[Collected data entries]

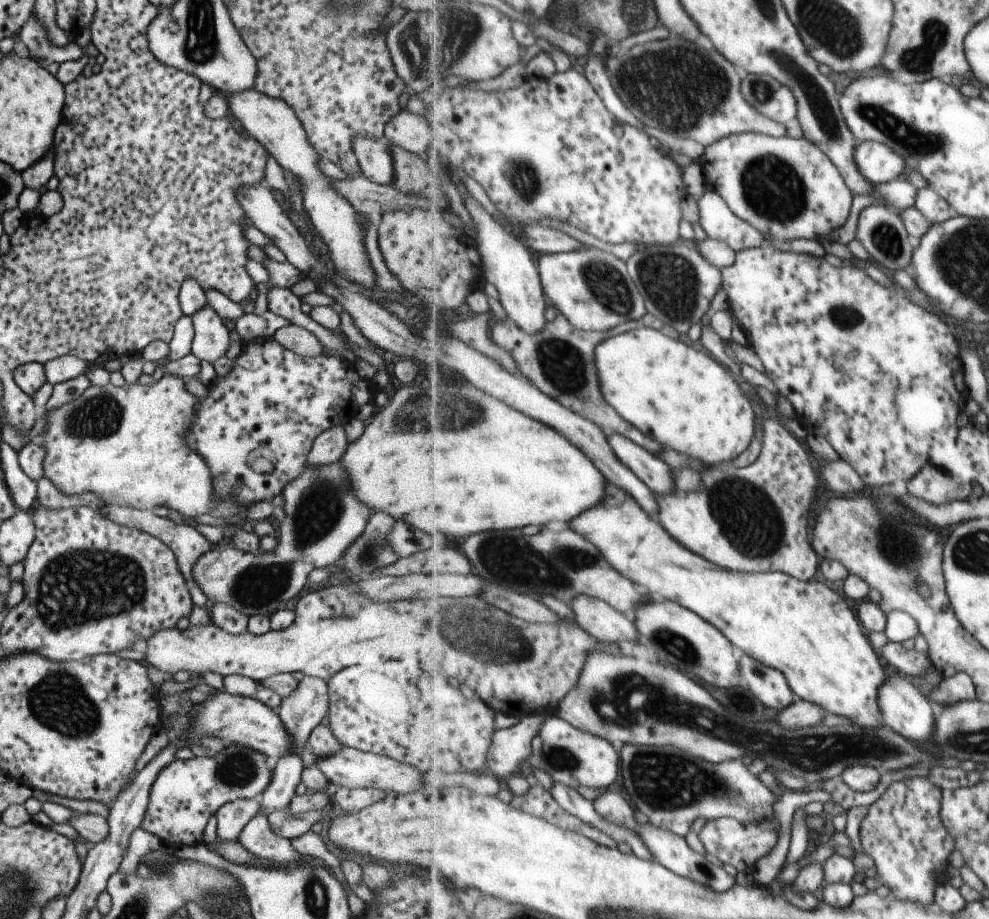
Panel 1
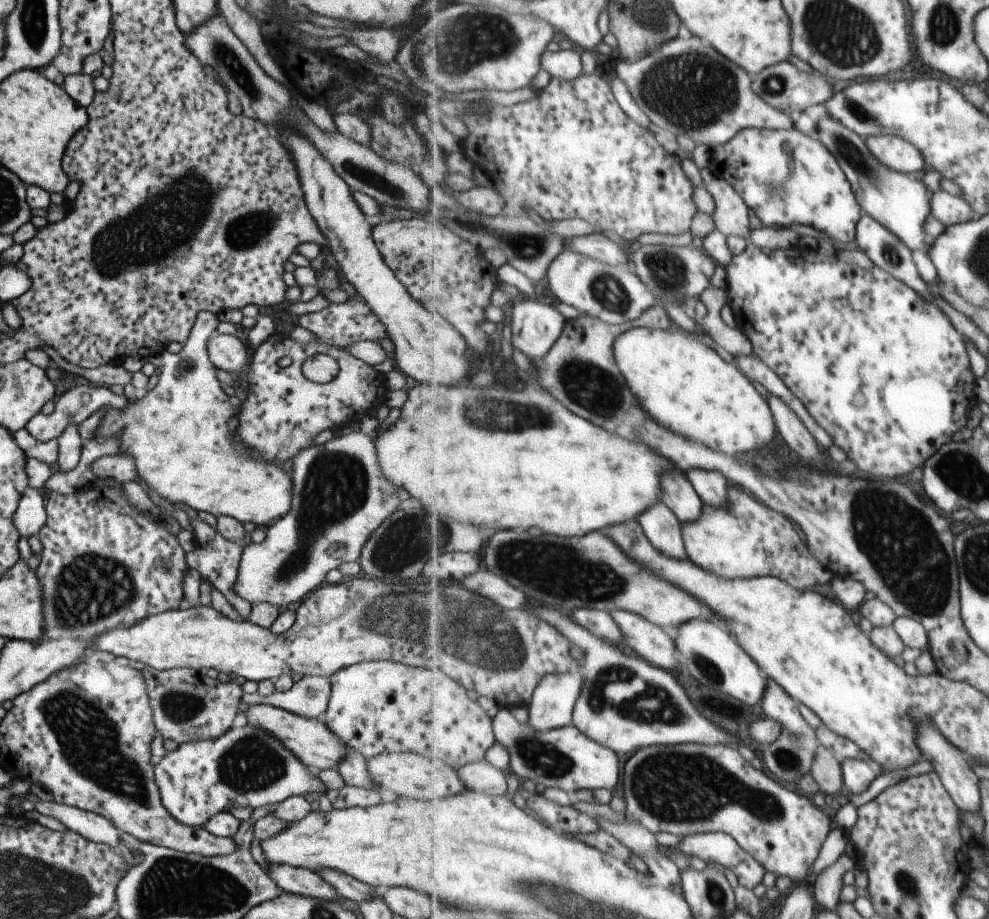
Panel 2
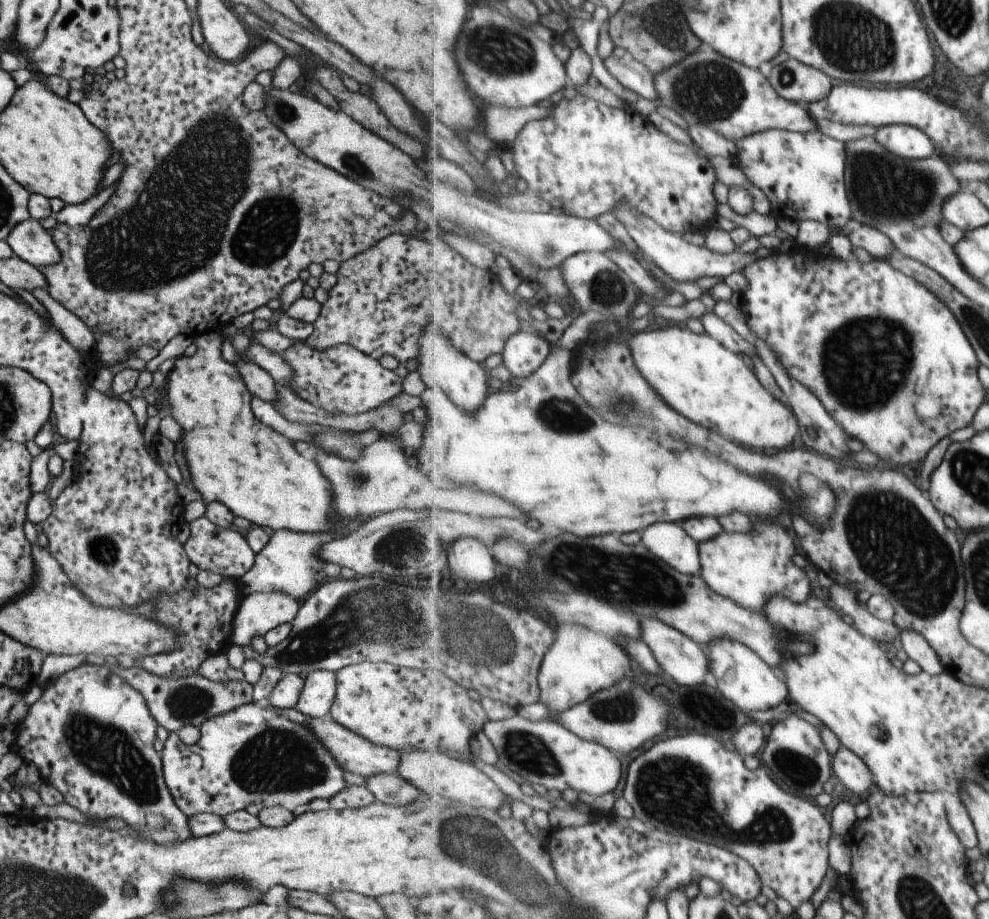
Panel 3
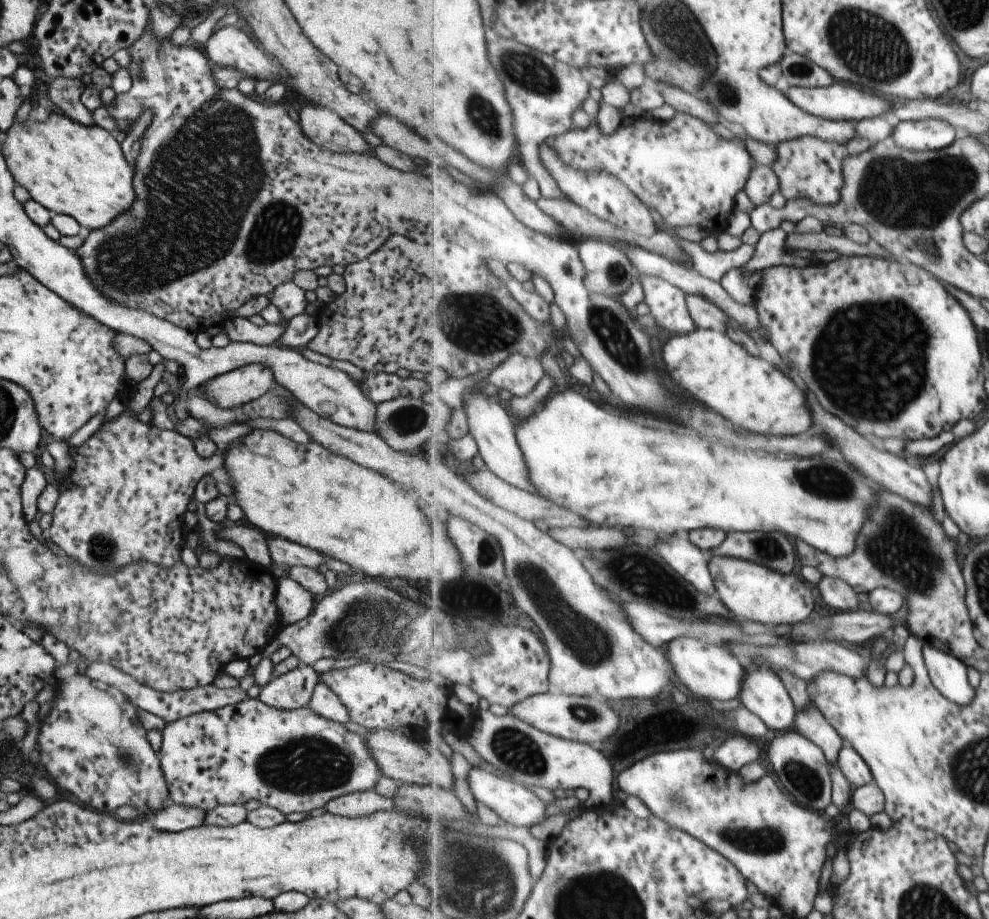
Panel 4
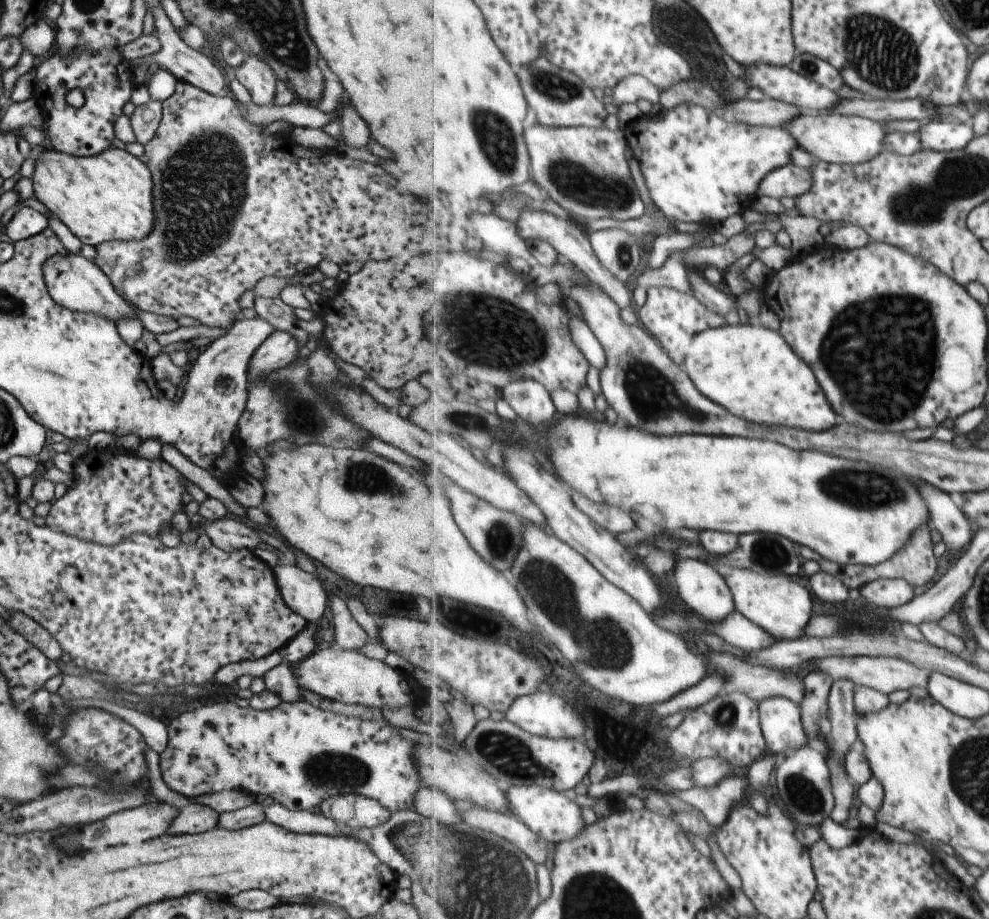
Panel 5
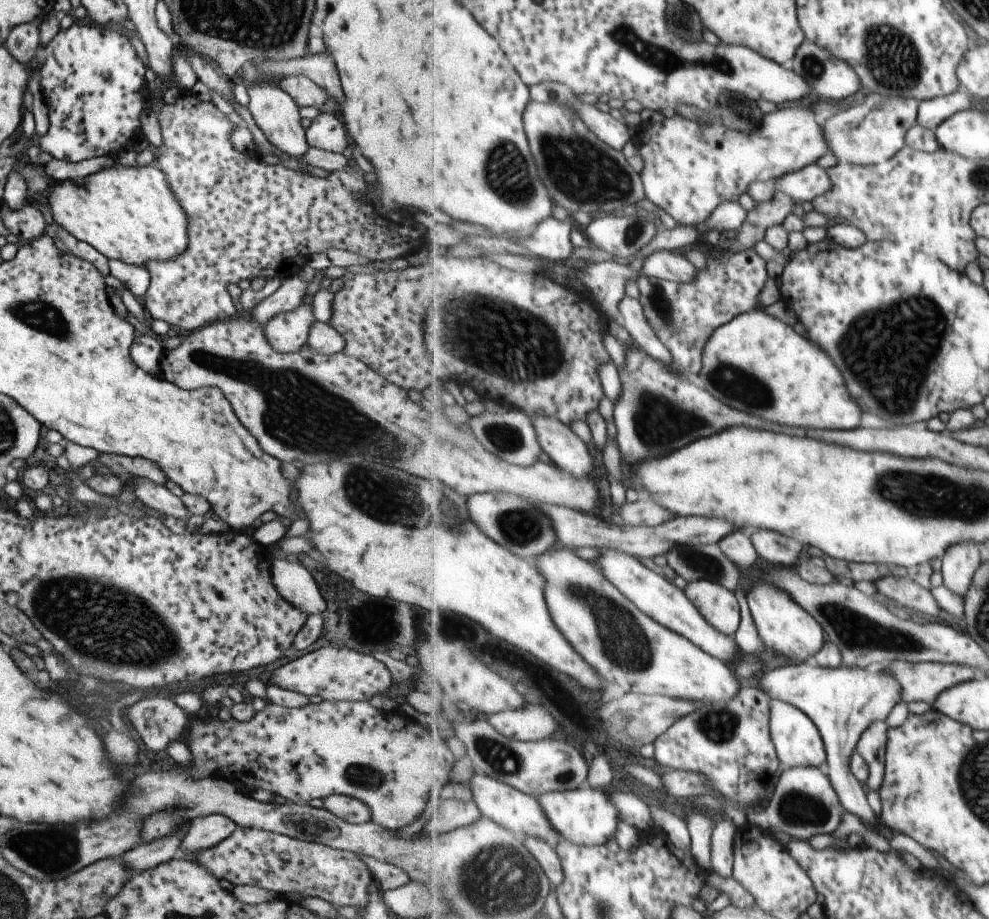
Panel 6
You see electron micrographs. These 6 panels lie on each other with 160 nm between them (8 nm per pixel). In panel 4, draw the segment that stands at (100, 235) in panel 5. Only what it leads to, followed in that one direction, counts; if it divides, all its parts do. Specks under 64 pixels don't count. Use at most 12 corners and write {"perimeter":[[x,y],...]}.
{"perimeter":[[64,113],[13,118],[11,178],[85,233],[131,206],[116,135]]}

Work order:
Your task is to return every entry exactly as it was written, with the pictures removed.

Task output:
Panel 1
Panel 2
Panel 3
Panel 4
Panel 5
Panel 6
You see electron micrographs. These 6 panels lie on each other with 160 nm between them (8 nm per pixel). In panel 4, draw the segment that stands at (100, 235) in panel 5. Only what it leads to, followed in that one direction, counts; if it divides, all its parts do. Specks under 64 pixels don't count. Use at most 12 corners and write {"perimeter":[[x,y],...]}.
{"perimeter":[[64,113],[13,118],[11,178],[85,233],[131,206],[116,135]]}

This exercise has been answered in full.